On Mon, May 14, 2007 at 11:55:07AM -0500, Jim C. Nasby wrote:
> On Mon, May 14, 2007 at 11:03:52AM -0400, Tom Lane wrote:
> > Gregory Stark <[EMAIL PROTECTED]> writes:
> > > But these kinds of inconsistent behaviours can be traps for users. It 
> > > means
> > > "\c1" and "\c 1" do different things even though "\cpostgres" and \c 
> > > postgres"
> > > do the same thing.
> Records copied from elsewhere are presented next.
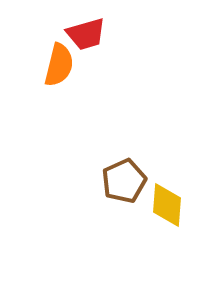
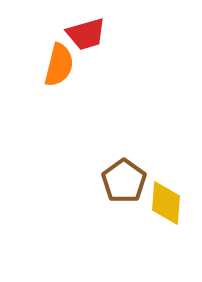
brown pentagon: rotated 12 degrees counterclockwise
yellow diamond: moved 1 px left, 2 px up
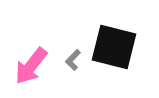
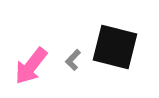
black square: moved 1 px right
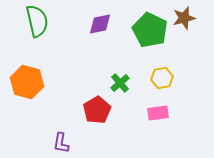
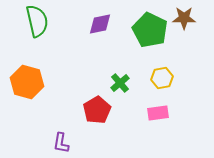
brown star: rotated 15 degrees clockwise
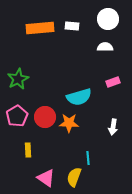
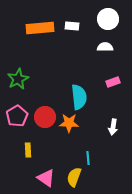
cyan semicircle: rotated 80 degrees counterclockwise
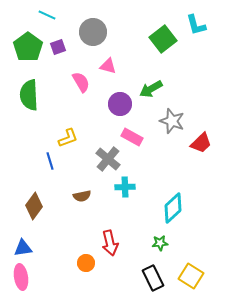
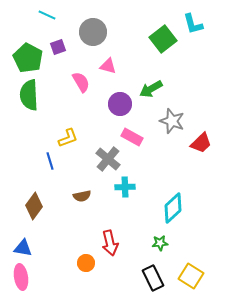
cyan L-shape: moved 3 px left, 1 px up
green pentagon: moved 11 px down; rotated 8 degrees counterclockwise
blue triangle: rotated 18 degrees clockwise
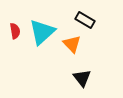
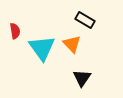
cyan triangle: moved 16 px down; rotated 24 degrees counterclockwise
black triangle: rotated 12 degrees clockwise
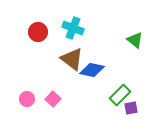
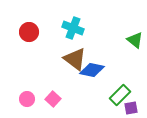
red circle: moved 9 px left
brown triangle: moved 3 px right
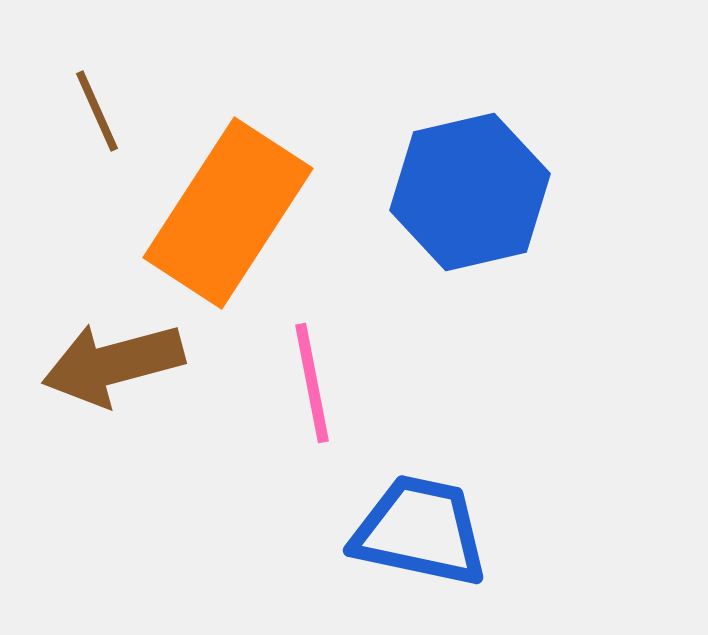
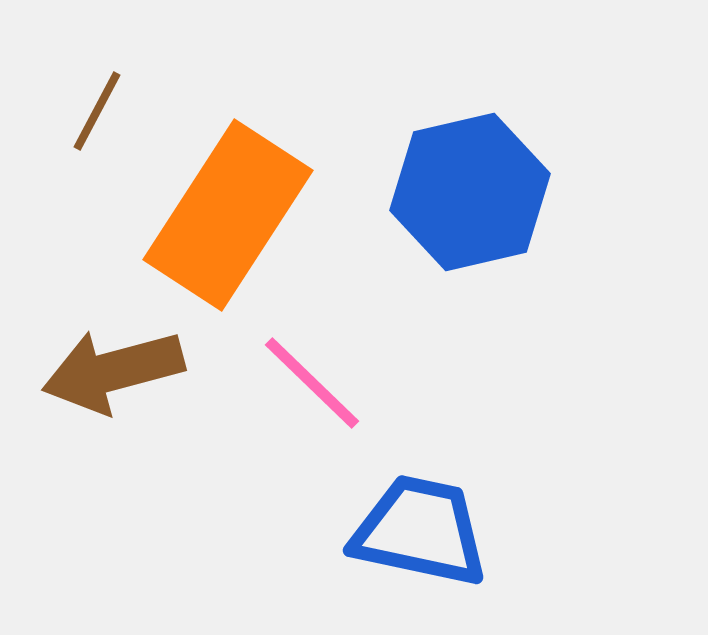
brown line: rotated 52 degrees clockwise
orange rectangle: moved 2 px down
brown arrow: moved 7 px down
pink line: rotated 35 degrees counterclockwise
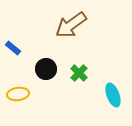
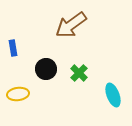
blue rectangle: rotated 42 degrees clockwise
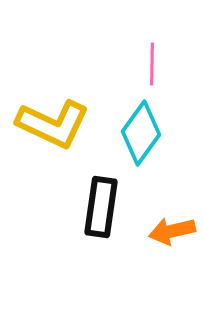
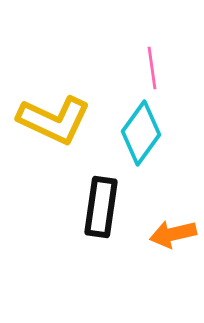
pink line: moved 4 px down; rotated 9 degrees counterclockwise
yellow L-shape: moved 1 px right, 4 px up
orange arrow: moved 1 px right, 3 px down
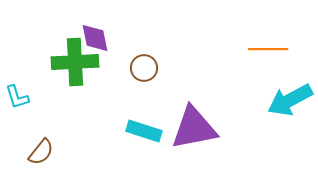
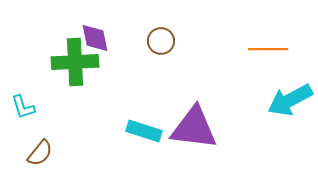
brown circle: moved 17 px right, 27 px up
cyan L-shape: moved 6 px right, 10 px down
purple triangle: rotated 18 degrees clockwise
brown semicircle: moved 1 px left, 1 px down
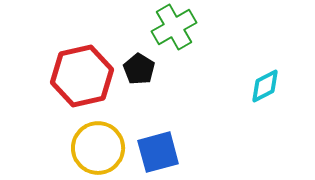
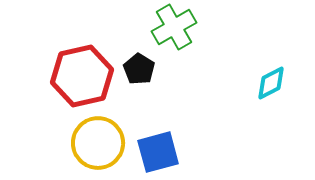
cyan diamond: moved 6 px right, 3 px up
yellow circle: moved 5 px up
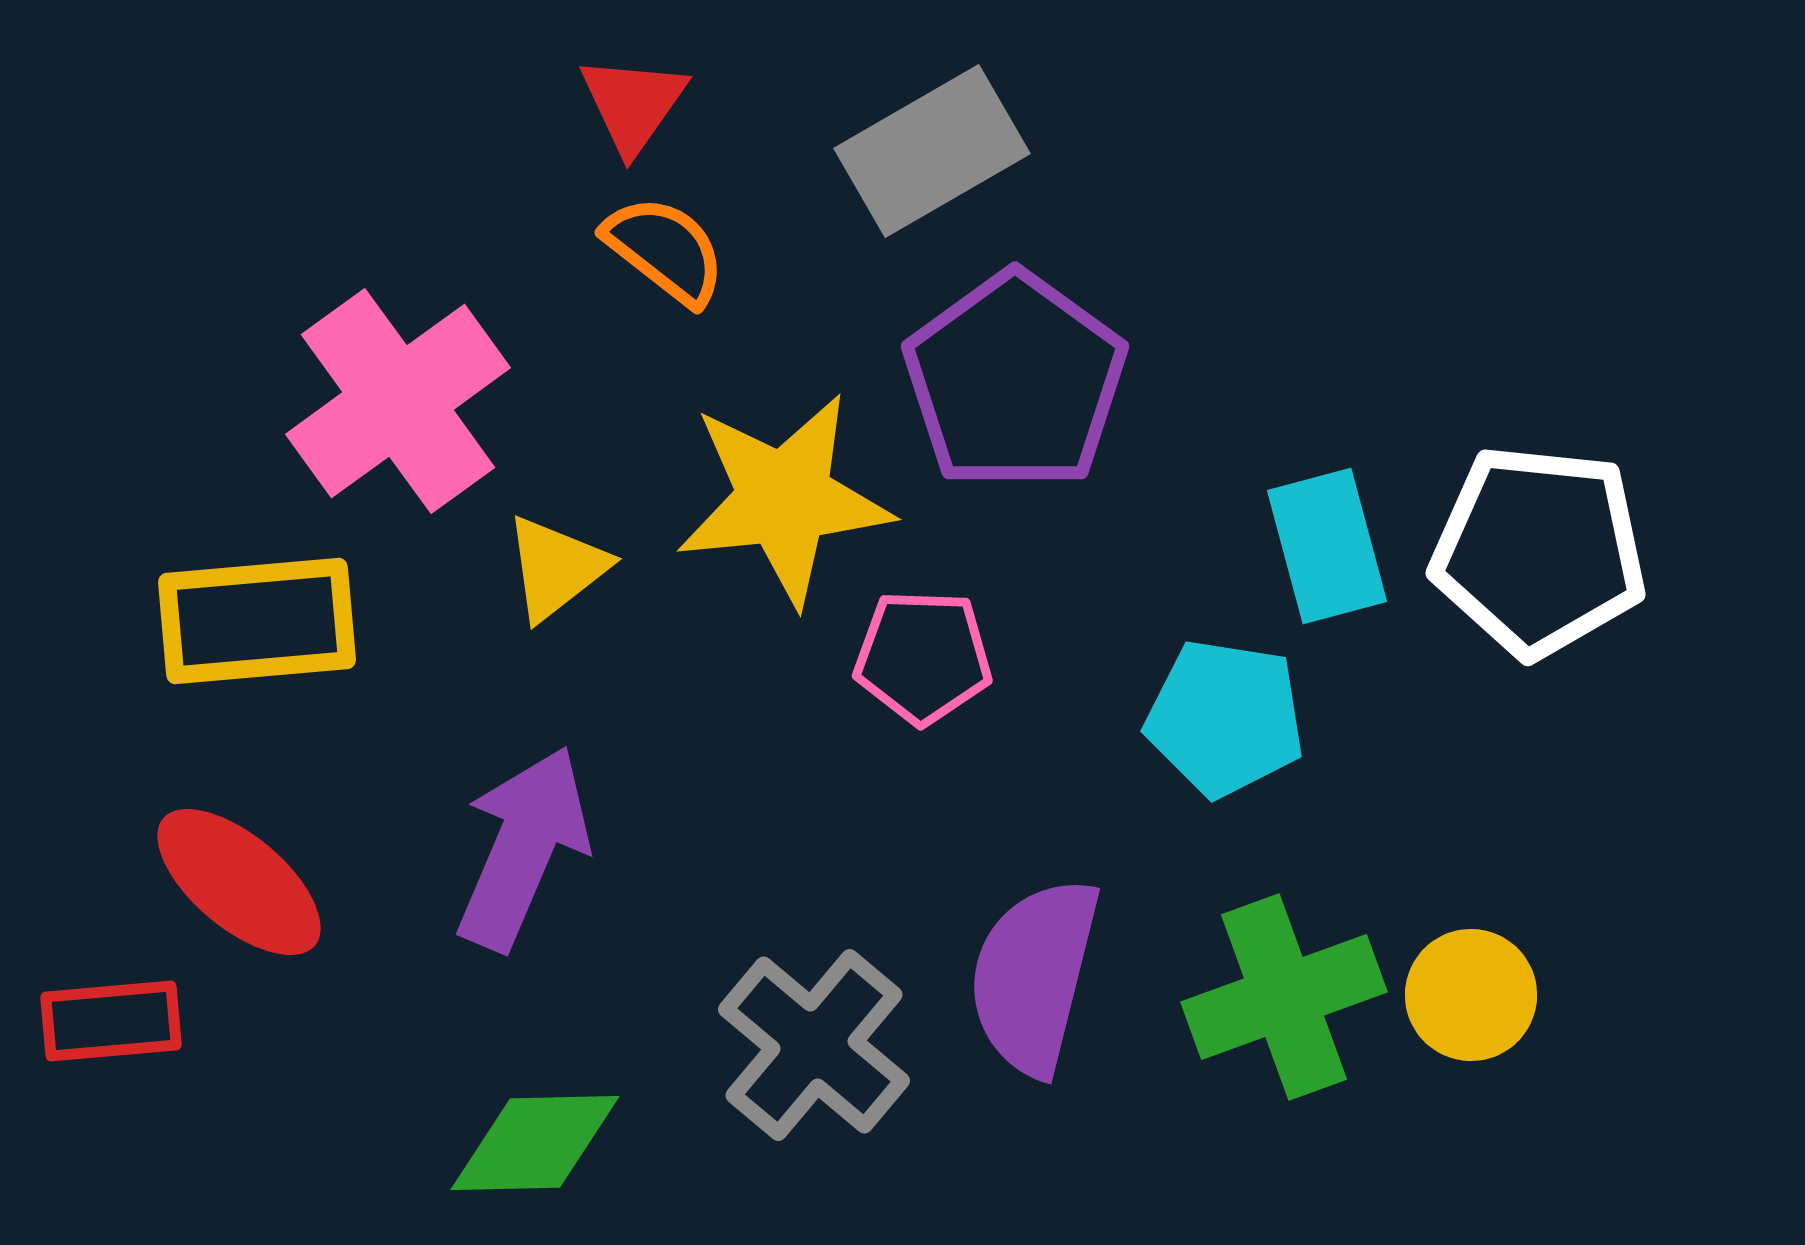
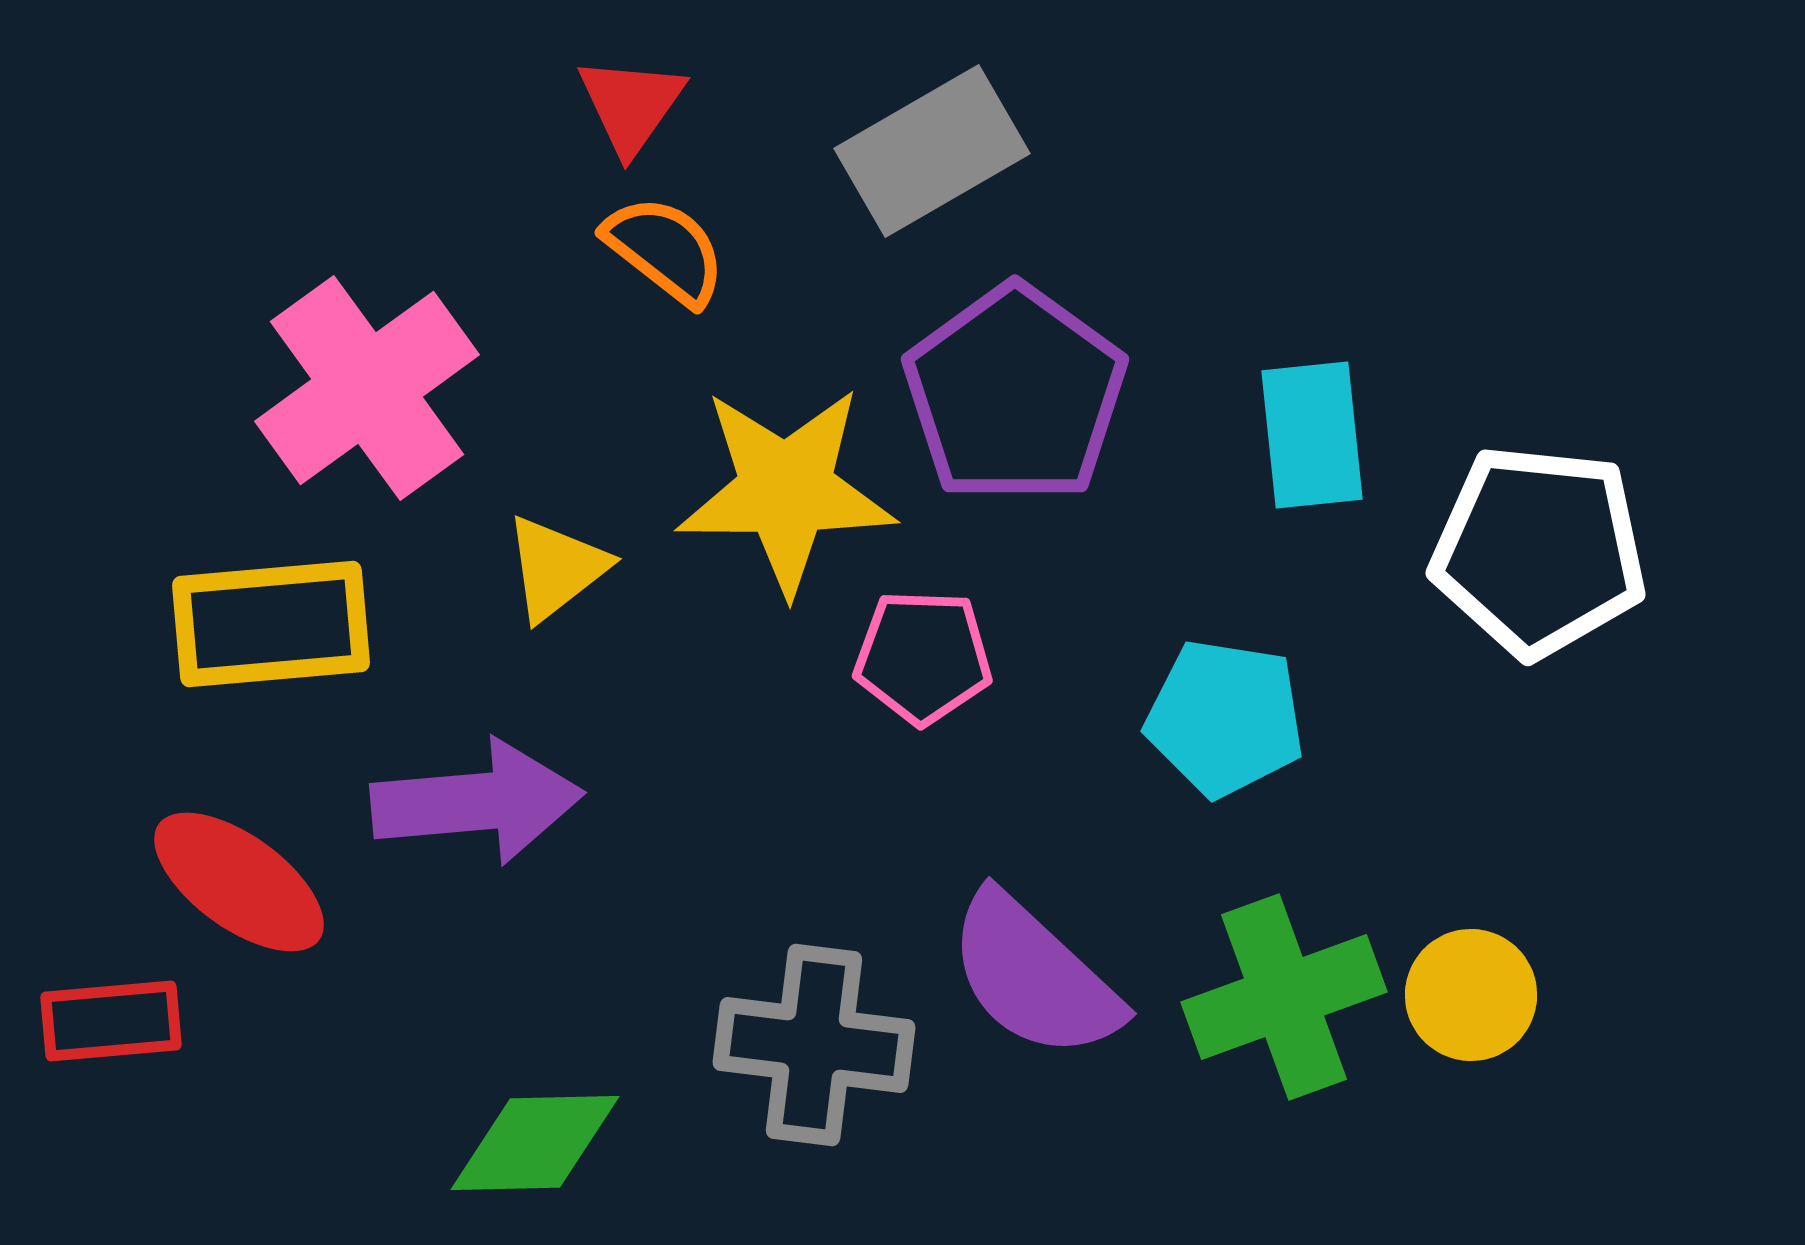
red triangle: moved 2 px left, 1 px down
purple pentagon: moved 13 px down
pink cross: moved 31 px left, 13 px up
yellow star: moved 2 px right, 9 px up; rotated 6 degrees clockwise
cyan rectangle: moved 15 px left, 111 px up; rotated 9 degrees clockwise
yellow rectangle: moved 14 px right, 3 px down
purple arrow: moved 46 px left, 46 px up; rotated 62 degrees clockwise
red ellipse: rotated 4 degrees counterclockwise
purple semicircle: rotated 61 degrees counterclockwise
gray cross: rotated 33 degrees counterclockwise
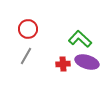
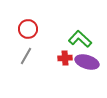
red cross: moved 2 px right, 6 px up
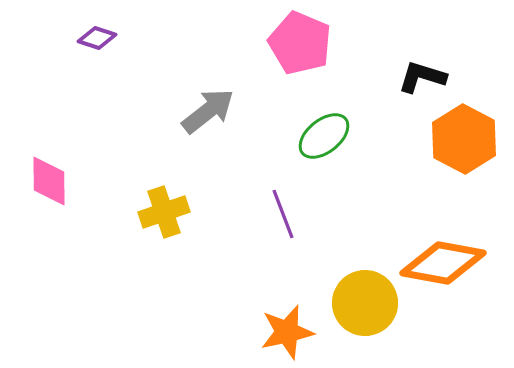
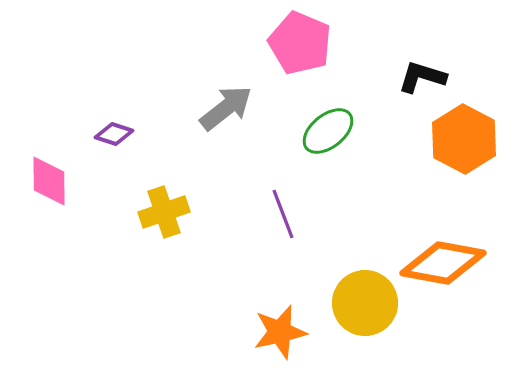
purple diamond: moved 17 px right, 96 px down
gray arrow: moved 18 px right, 3 px up
green ellipse: moved 4 px right, 5 px up
orange star: moved 7 px left
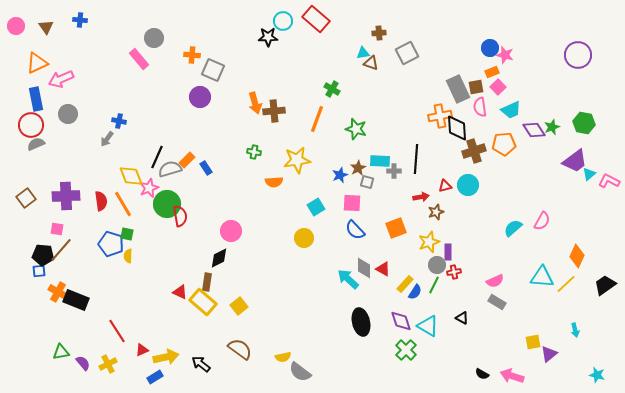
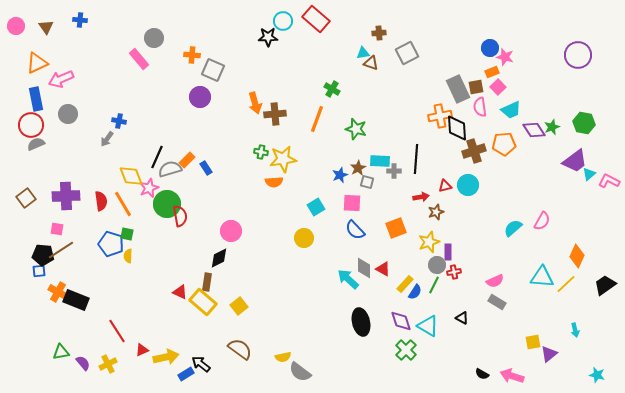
pink star at (505, 55): moved 2 px down
brown cross at (274, 111): moved 1 px right, 3 px down
green cross at (254, 152): moved 7 px right
yellow star at (297, 160): moved 14 px left, 1 px up
brown line at (61, 250): rotated 16 degrees clockwise
blue rectangle at (155, 377): moved 31 px right, 3 px up
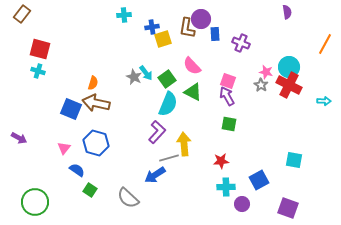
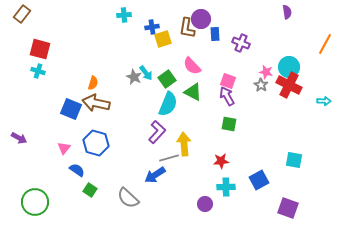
purple circle at (242, 204): moved 37 px left
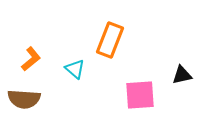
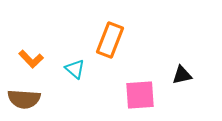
orange L-shape: rotated 85 degrees clockwise
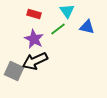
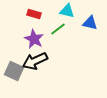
cyan triangle: rotated 42 degrees counterclockwise
blue triangle: moved 3 px right, 4 px up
And it means "\c1" might connect to a database named 
> > > "1"
> > > today but switch sessions tomorrow.
> > 
> > The real problem here is trying to overload an existing command name
> > with too many different meanings.  You need to pick some other name
> > besides \c.
> > 
> > If you were willing to think of it as "switch session" instead of "connect",
> > then \S is available ...
> 
> Since this command will be getting used very frequently by anyone using
> concurrent connections interactively, it'd be nice if it was lower-case.
> It looks like that limits us to j, k, m, n, v, and y.  In unix this idea
> is about jobs, what about using \j?

I suppose there is some reason the bash/csh job control characters:

  %-
  %+
  %1

won't work?

-dg

-- 
David Gould                      [EMAIL PROTECTED]
If simplicity worked, the world would be overrun with insects.